India’s move to further squeeze rice exports came a day after the Philippines asked the World Bank to persuade exporting nations to lift shipment curbs that have threatened the food security of importing countries.

But worries over rising prices are mounting in India, where annual wholesale price inflation is at its highest in more than three years. The central bank’s chief said on Tuesday the next few weeks would not see a significant decline in the rate.

Chidambaram said the government would levy an export tax of Rs 8,000 ($200) per tonne of basmati rice, but would bring down the minimum export price to $1,000 per tonne from $1,200. India has already banned exports of non-basmati rice. Global rice prices have tripled this year on fears of tight supplies after leading producers such as India and Vietnam curbed exports to ensure their own supplies as other staples jumped.

“The margins of exporters of this item have been rising as a result of buoyancy in international prices,” Chidambaram said.

But US rice futures fell over 2.5% on Tuesday, deepening their retreat from last week’s record high as top exporter Thailand said it would release government stocks, and traders looked ahead to Asian harvests.

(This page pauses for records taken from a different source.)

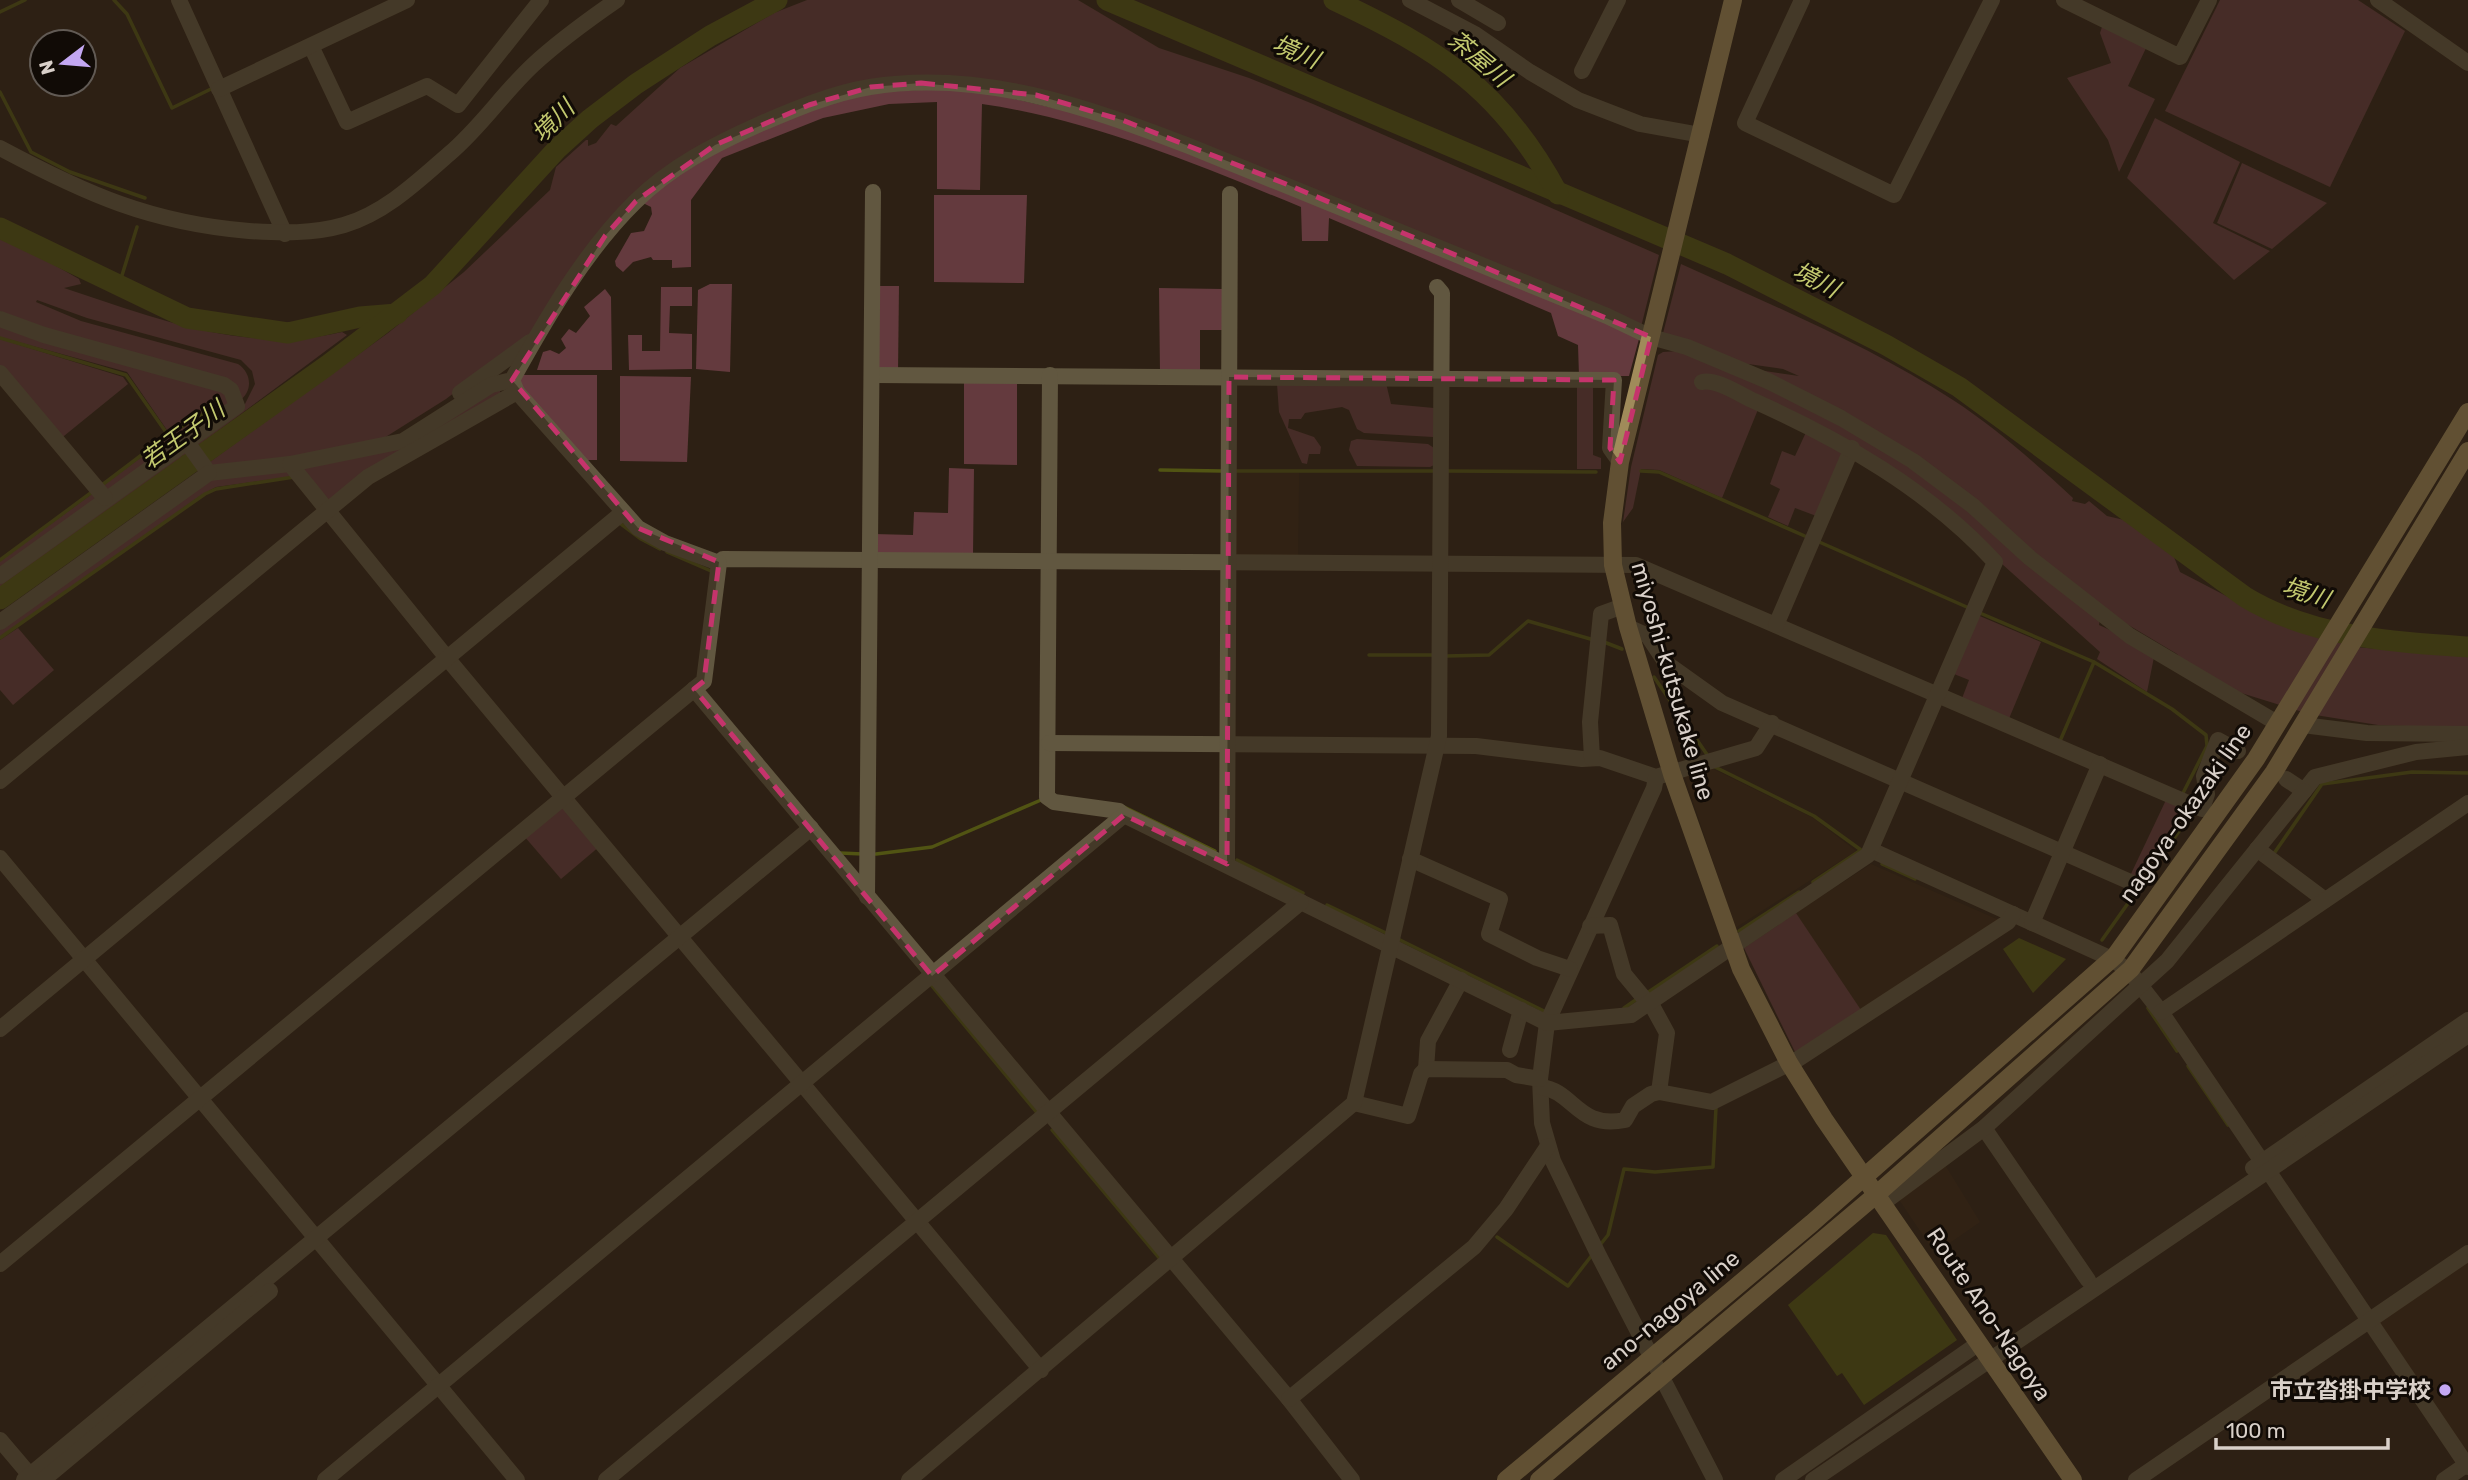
<svg xmlns="http://www.w3.org/2000/svg" width="2468" height="1480" font-family="Rubik,'Noto Sans JP',sans-serif">
	<rect width="100%" height="100%" fill="#2d2014"/>
	<g fill="#372514">
		<polygon points="1231,473 1299,473 1298,558 1232,557"/>
		<polygon points="1713,769 1813,818 1856,851 1735,928 1685,777"/>
		<polygon points="1871,864 2001,921 1863,1013 1796,913"/>
		<polygon points="1945,1165 1980,1222 1935,1253 1898,1198"/>
		<polygon points="2468,1260 2468,1457 2377,1322"/>
	</g>
	<g fill="#643a3e">
		<polygon points="807,0 1078,0 1159,48 1249,78 1313,104 1659,255 1641,327 1286,180 972,80 826,95 639,192 540,327 446,399 384,438 336,452 211,468 207,464 388,333 464,272 550,190 556,167 586,140 588,140 588,146 596,143 611,124 616,126 680,68 774,13"/>
		<polygon points="2220,0 2358,0 2405,31 2330,187 2165,111"/>
		<polygon points="2103,24 2147,46 2128,86 2155,99 2119,172 2108,140 2067,78 2111,63 2100,33"/>
		<path d="M972 89 1122 124 1602 317 1639 339 1629 376H1579L1578 345 1558 336 1551 313 1329 218 1328 241H1302L1301 207C1198 165 1093 120 982 104L980 190 937 189V102L889 104 823 118 722 158 691 200V267L672 268V260H653L651 257 633 262 623 272 616 266 615 261 631 233 644 231 652 214 651 207 641 202V198L759 127 872 91Z"/>
		<polygon points="2155,118 2240,162 2213,223 2270,251 2234,280 2127,178"/>
		<polygon points="2242,163 2327,203 2272,249 2217,223"/>
		<polygon points="934,195 1027,195 1024,283 934,282"/>
		<path d="M0 234 79 279 81 284 64 288C156 318 245 355 342 332L347 335 195 448 193 440 245 404 255 384 252 371 241 360 87 318 37 300 36 302 81 321 238 364C252 373 253 392 239 401L236 390 26 324 0 311Z"/>
		<path d="M1681 264C1774 306 1868 345 1953 400 1996 428 2035 463 2073 498L2072 501 2085 504 2089 501 2107 516 2133 522 2174 557 2180 572 2290 629 2356 647 2468 657V728L2378 725 2309 714 2238 692 2193 671 2177 654 2105 611 1975 504 1751 369 1799 376 1783 369 1734 362 1662 337Z"/>
		<polygon points="710,284 732,284 730,372 696,369 698,290"/>
		<polygon points="877,286 899,286 898,372 878,372"/>
		<polygon points="661,287 692,287 692,306 670,306 669,333 692,334 692,369 629,370 628,335 642,335 642,351 660,351"/>
		<polygon points="1159,288 1223,289 1224,330 1200,330 1200,373 1160,373"/>
		<polygon points="605,289 611,297 612,370 537,370 543,352 550,350 559,354 566,348 561,339 569,329 576,333 590,316 584,307"/>
		<polygon points="0,325 223,389 233,400 107,492 100,488 167,438 219,404 169,433 127,372 0,337"/>
		<polygon points="0,339 123,377 128,384 59,440 0,369"/>
		<polygon points="1679,351 1805,402 1914,465 2100,617 2099,625 2121,635 2154,657 2147,692 2097,659 2100,652 1932,501 1759,407 1722,498 1659,470 1641,469 1633,508 1623,522 1631,467 1658,355 1663,352"/>
		<polygon points="522,375 597,375 597,460 585,460 519,386"/>
		<polygon points="620,376 691,377 687,462 620,461"/>
		<polygon points="964,378 1017,379 1017,465 964,464"/>
		<polygon points="1386,383 1391,404 1434,408 1436,434 1433,437 1364,433 1357,429 1349,410 1342,407 1305,413 1301,419 1289,419 1288,428 1314,437 1321,447 1320,454 1309,454 1307,464 1302,463 1279,412 1277,384"/>
		<polygon points="1577,384 1593,384 1593,455 1601,458 1601,469 1577,469"/>
		<polygon points="491,390 500,391 501,394 331,502 298,465 402,446"/>
		<polygon points="1808,428 1844,447 1819,517 1795,508 1788,526 1768,517 1780,489 1770,484 1782,451 1795,456"/>
		<polygon points="1357,439 1428,444 1434,448 1434,465 1430,467 1357,466 1349,450 1351,441"/>
		<polygon points="184,446 190,452 0,587 0,579"/>
		<polygon points="949,468 974,469 973,556 877,555 874,534 913,535 914,512 948,513"/>
		<polygon points="287,470 296,476 216,487 203,494 0,637 0,626 205,480"/>
		<polygon points="96,491 99,499 0,572 0,561"/>
		<polygon points="1975,614 2041,642 2008,721 1961,701 1969,680 1949,672"/>
		<polygon points="18,628 54,670 13,705 0,690 0,640"/>
		<polygon points="2166,800 2190,810 2142,883 2129,878"/>
		<polygon points="564,806 600,846 561,879 524,836"/>
		<polygon points="1796,913 1863,1013 1797,1056 1744,948"/>
	</g>
	<g fill="#515413">
		<polygon points="2019,938 2066,959 2033,993 2003,949"/>
		<polygon points="1873,1233 1886,1235 1957,1340 1864,1405 1842,1373 1837,1376 1788,1305"/>
	</g>
	<g fill="none" stroke-linecap="round" stroke-linejoin="round">
		<g stroke="#515413" stroke-width="3.5">
			<polyline points="114,0 127,14 172,108 213,88"/>
			<polyline points="0,12 25,0"/>
			<polyline points="0,92 31,152 70,172 145,198"/>
			<polyline points="119,285 137,227"/>
			<polyline points="0,338 126,375 168,435"/>
			<polyline points="183,457 188,464"/>
			<polyline points="1160,470 1222,471"/>
			<polyline points="1234,471 1435,471"/>
			<polyline points="1448,471 1596,472"/>
			<polyline points="1641,471 1659,472 1807,537"/>
			<polyline points="102,485 168,435 218,405"/>
			<polyline points="621,524 641,539 660,549"/>
			<polyline points="1817,541 1969,608"/>
			<polyline points="667,552 711,571"/>
			<polyline points="0,560 92,492"/>
			<polyline points="1980,613 2094,662 2172,709 2206,735 2207,746 2182,795"/>
			<polyline points="0,638 205,494 216,489 294,477"/>
			<polyline points="1604,642 1622,649"/>
			<polyline points="1369,655 1434,655"/>
			<polyline points="1446,656 1489,655 1528,621 1594,640"/>
			<polyline points="1654,677 1708,756"/>
			<polyline points="2060,741 2094,662"/>
			<polyline points="1713,766 1814,816 1861,850 1813,882"/>
			<polyline points="1122,806 1215,851"/>
			<polyline points="2275,852 2322,784 2412,772 2468,773"/>
			<polyline points="840,853 863,854"/>
			<polyline points="876,854 932,847 1041,800"/>
			<polyline points="1237,860 1303,893"/>
			<polyline points="1882,864 1915,879"/>
			<polyline points="1327,905 1386,933"/>
			<polyline points="1739,931 1799,892"/>
			<polyline points="1398,939 1544,1011"/>
			<polyline points="2102,940 2192,813"/>
			<polyline points="932,986 1038,1114"/>
			<polyline points="1647,993 1717,946"/>
			<polyline points="1624,1008 1637,999"/>
			<polyline points="2148,1008 2177,1051"/>
			<polyline points="2188,1066 2228,1125"/>
			<polyline points="1052,1130 1160,1259"/>
			<polyline points="1497,1237 1568,1286 1592,1255"/>
			<polyline points="1600,1245 1608,1235 1624,1169 1655,1172 1713,1167 1716,1107"/>
		</g>
		<g stroke="#515413" stroke-width="21">
			<path d="M1107 0 1727 264 1886 345 1959 387 2245 597C2311 637 2392 642 2468 647"/>
			<path d="M1334 0C1438 49 1502 89 1558 194"/>
			<polyline points="0,228 187,318 288,333 360,317 397,314"/>
			<polyline points="0,599 328,365 433,285 557,149 590,119 636,84 710,36 777,0"/>
		</g>
		<g stroke="#615740" stroke-width="16">
			<polyline points="179,0 285,234"/>
			<polyline points="1410,0 1475,34 1530,72 1578,100 1640,124 1701,135"/>
			<polyline points="1459,0 1498,23"/>
			<polyline points="1802,0 1745,123 1894,195 1992,0"/>
			<polyline points="2064,0 2180,57 2209,0"/>
			<polyline points="2378,0 2468,63"/>
			<polyline points="311,46 347,122 427,86 458,105 541,0"/>
			<polyline points="1582,71 1618,0"/>
			<polyline points="219,89 407,0"/>
			<path d="M0 148C86 194 151 223 249 231 281 233 313 234 344 225 385 213 418 181 449 154 480 128 503 93 533 65 559 41 588 20 617 0"/>
			<polyline points="0,319 44,335 224,385 231,390 237,406 0,576"/>
			<polyline points="0,373 105,498"/>
			<polyline points="873,375 1614,380 1610,448 1620,462"/>
			<polyline points="1050,375 1047,797 1054,802 1119,811 1124,815"/>
			<polyline points="512,380 517,392 638,528 665,543 719,563 723,559 1636,565 2202,809 2207,794 2204,776 2218,740 2238,751"/>
			<polyline points="460,393 530,342"/>
			<polyline points="186,441 209,473 290,464 447,658 1041,1370"/>
			<path d="M290 464 403 441 491 385 512 380C546 319 585 251 635 202 670 167 715 144 760 124 795 109 833 93 870 87 980 69 1088 107 1189 146L1607 316 1651 337 1687 347 1768 381 1841 418 1913 461 1973 506 2030 558 2130 636 2277 723"/>
			<polyline points="0,622 209,473"/>
			<polyline points="1776,625 1852,448"/>
			<polyline points="1628,627 1648,636 1666,663 1722,703 2135,884"/>
			<polyline points="694,689 1289,1399 1352,1480"/>
			<polyline points="2303,725 2367,733 2468,734"/>
			<polyline points="1049,743 1476,746 1582,759 1600,758 1656,777 1756,748 1772,723"/>
			<polyline points="1592,758 1590,722 1601,614 1623,606"/>
			<polyline points="1656,777 1654,788 1547,1023 1540,1079 1542,1123 1553,1161 1599,1256 1715,1480"/>
			<polyline points="2286,779 2304,791 2315,777 2416,752 2468,747"/>
			<polyline points="0,781 368,477 517,392"/>
			<polyline points="2257,849 2325,900"/>
			<polyline points="1871,850 2112,959 2129,971 2161,1012 2468,1467"/>
			<polyline points="0,858 517,1480"/>
			<polyline points="1410,859 1500,899 1489,934 1537,958 1570,969"/>
			<polyline points="1227,864 1230,194"/>
			<polyline points="867,897 873,192"/>
			<polyline points="2032,923 2100,764"/>
			<polyline points="1590,926 1610,925 1624,974 1648,1003"/>
			<polyline points="1650,1002 1667,1033 1659,1092"/>
			<polyline points="2161,1012 2468,803"/>
			<polyline points="0,1029 622,513"/>
			<polyline points="1510,1050 1521,1010"/>
			<polyline points="1426,1069 1428,1041 1461,980"/>
			<path d="M1541 1087C1574 1091 1578 1130 1625 1120L1633 1106 1651 1094 1659 1092 1712 1102 1798 1059 2008 922 2013 914"/>
			<polyline points="1354,1103 1408,1116 1421,1074 1426,1069 1507,1070 1516,1075 1540,1079"/>
			<polyline points="1984,1128 2088,1280"/>
			<polyline points="2253,1168 2468,1020"/>
			<polyline points="1883,1203 1984,1128 2167,961 2304,791"/>
			<polyline points="0,1264 704,681 719,563"/>
			<polyline points="1289,1399 1474,1247 1506,1209 1548,1146"/>
			<polyline points="0,1440 34,1480"/>
			<polyline points="24,1480 811,828"/>
			<polyline points="43,1480 270,1291"/>
			<path d="M325 1480 1124 815 1547 1023 1631 1015 1868 855 1995 562C1928 489 1841 440 1752 400 1739 394 1717 379 1702 382"/>
			<polyline points="606,1480 1301,902"/>
			<polyline points="909,1480 1354,1103 1439,736 1442,293 1437,287"/>
			<polyline points="1783,1480 1979,1343"/>
			<polyline points="1813,1480 2468,1035"/>
			<polyline points="2136,1480 2468,1253"/>
			<polyline points="2444,1480 2467,1464"/>
		</g>
		<g stroke="#a08b5a" stroke-width="18">
			<polyline points="1733,0 1620,462 1612,523 1613,565 1628,627 1672,774 1741,969 1789,1063 1824,1119 2073,1480"/>
			<polyline points="1506,1480 1812,1223 2115,956 2256,759 2468,412"/>
			<polyline points="1539,1480 1877,1194 2131,969 2274,772 2468,451"/>
		</g>
	</g>
	<path d="M0 0H2468V1480H0ZM921 83 1036 95 1122 120 1286 184 1651 337 1620 462 1610 448 1614 380 1229 377 1227 864 1124 815 932 976 694 689 704 681 719 562 638 528 512 380 605 236 636 201 715 145 809 105 871 87Z" fill="#2d2014" fill-opacity=".55" fill-rule="evenodd"/>
	<path fill="none" stroke="#c5346c" stroke-width="5" stroke-dasharray="14 9" stroke-linejoin="round" d="M921 83 1036 95 1122 120 1286 184 1651 337 1620 462 1610 448 1614 380 1229 377 1227 864 1124 815 932 976 694 689 704 681 719 562 638 528 512 380 605 236 636 201 715 145 809 105 871 87Z"/>
	<circle fill="#c3a7f2" stroke="#110b06" stroke-width="2.5" cx="2445" cy="1390" r="7"/>
	<g text-anchor="middle" dominant-baseline="central" stroke-width="6" stroke-linejoin="round" paint-order="stroke">
		<g font-size="23" fill="#d9d0c9" stroke="#110b06">
			<text transform="translate(1673 681) rotate(74)">miyoshi-kutsukake line</text>
			<text transform="translate(2185 813) rotate(-55)">nagoya-okazaki line</text>
			<text transform="translate(1670 1310) rotate(-40)">ano-nagoya line</text>
			<text transform="translate(1989 1314) rotate(56)">Route Ano-Nagoya</text>
		</g>
		<g font-size="23" font-weight="bold" fill="#d9d0c9" stroke="#110b06" text-anchor="end">
			<text x="2431" y="1390">市立沓掛中学校</text>
		</g>
		<g font-size="24" font-style="italic" fill="#c3c96f" stroke="#110b06">
			<text transform="translate(1296 52) rotate(23)">境川</text>
			<text transform="translate(1479 59) rotate(40)">茶屋川</text>
			<text transform="translate(553 121) rotate(-45)">境川</text>
			<text transform="translate(1816 280) rotate(27)">境川</text>
			<text transform="translate(183 435) rotate(-36)">若王子川</text>
			<text transform="translate(2306 593) rotate(18)">境川</text>
		</g>
	</g>
	<g transform="translate(63 63) rotate(254)"><circle r="33" fill="#110b06" stroke="#615a54" stroke-width="2"/>
	<path d="M0-5L12 26L0 18L-12 26Z" fill="#c3a7f2"/>
	<text y="-10" font-size="19" font-weight="bold" text-anchor="middle" fill="#d9d0c9">N</text>
	</g>
	<path d="M2216 1438v10h172v-10" fill="none" stroke="#d9d0c9" stroke-width="3.5"/>
	<text x="2226" y="1438" font-size="21" fill="#d9d0c9" stroke="#110b06" stroke-width="5" paint-order="stroke">100 m</text>
</svg>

Chidambaram said steel and steel products had a key role in the overall increase in prices, contributing about 21.3% of the current inflation.

“There is a case of disincentivising the export of steel,” he said during a parliament debate on the budget for 2008-09.

“The objective of containing domestic prices will not be achieved unless we augment the domestic supplies and availability of intermediates and finished products,” he said.

The export duty would vary from 5% on galvanised steel to 15% on products like hotrolled coils. Meanwhile, basic customs duty would be slashed to zero from 5% for pig iron and products such as sponge iron, granules, ingots, semi-finished products, HR and CR coils.